Conta de água/Foto: Marcelo Casal Rr/Agência Brasil
Conta de água (Foto: Marcelo Casal Rr/Agência Brasil)

O prazo do Novo Desenrola Brasil, que terminaria em 2 de agosto, foi prorrogado até o fim deste mês; não há previsão de uma nova extensão

Prorrogado no início de agosto, o Novo Desenrola Brasil, programa do governo federal voltado à renegociação de dívidas bancárias, termina na próxima segunda-feira (31).

A iniciativa permite que pessoas físicas com débitos em atraso tenham acesso a descontos e condições de pagamento diferenciadas para regularizar a situação financeira.

O programa atende consumidores com renda mensal de até cinco salários mínimos, atualmente equivalente a R$ 8.105, e tenham dívidas contratadas até 31 de janeiro de 2026, com atraso entre 91 dias e dois anos.

O prazo, que terminaria em 2 de agosto, foi prorrogado até o fim deste mês. Não há previsão de uma nova extensão.

A modalidade voltada às famílias renegociou, até o início da última semana de agosto, cerca de 5,03 milhões de dívidas. Os débitos somavam originalmente R$ 26,33 bilhões e, após os acordos, foram reduzidos para aproximadamente R$ 5,27 bilhões.

Quem pode participar 

A modalidade Desenrola Famílias é destinada a pessoas físicas com renda mensal de até cinco salários mínimos. Além do critério de renda, a dívida precisa atender às regras do programa.

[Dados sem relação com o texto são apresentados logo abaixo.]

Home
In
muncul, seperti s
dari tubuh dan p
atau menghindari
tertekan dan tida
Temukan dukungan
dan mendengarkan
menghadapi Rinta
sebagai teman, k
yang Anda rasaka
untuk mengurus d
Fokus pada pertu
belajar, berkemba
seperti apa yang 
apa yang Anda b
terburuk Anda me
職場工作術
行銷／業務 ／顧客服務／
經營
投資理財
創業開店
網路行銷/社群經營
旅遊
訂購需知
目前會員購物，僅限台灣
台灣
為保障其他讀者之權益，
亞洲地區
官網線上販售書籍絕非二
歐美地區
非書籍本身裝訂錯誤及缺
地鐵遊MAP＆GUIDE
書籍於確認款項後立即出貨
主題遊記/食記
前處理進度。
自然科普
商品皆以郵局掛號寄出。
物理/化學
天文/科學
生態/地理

Podem ser incluídos débitos:

  • Contratados até 31 de janeiro de 2026;
  • Com atraso entre 91 dias e dois anos;
  • Registrados em instituição financeira participante.
  • A própria instituição financeira verifica se o consumidor e a dívida atendem aos critérios, utilizando informações disponíveis em seus sistemas e no Sistema de
  • Informações de Crédito (SCR) do Banco Central.

Dívidas que podem ser contempladas

O programa contempla modalidades de crédito que costumam apresentar taxas de juros elevadas. Entre as operações que podem ser renegociadas estão:

  • Cartão de crédito rotativo ou parcelado;
  • Cheque especial;
  • Crédito pessoal sem consignação em folha;
  • Empréstimos pessoais utilizados para consolidar outras dívidas.
  • A inclusão do débito, porém, depende da análise e da participação da instituição financeira responsável pela operação.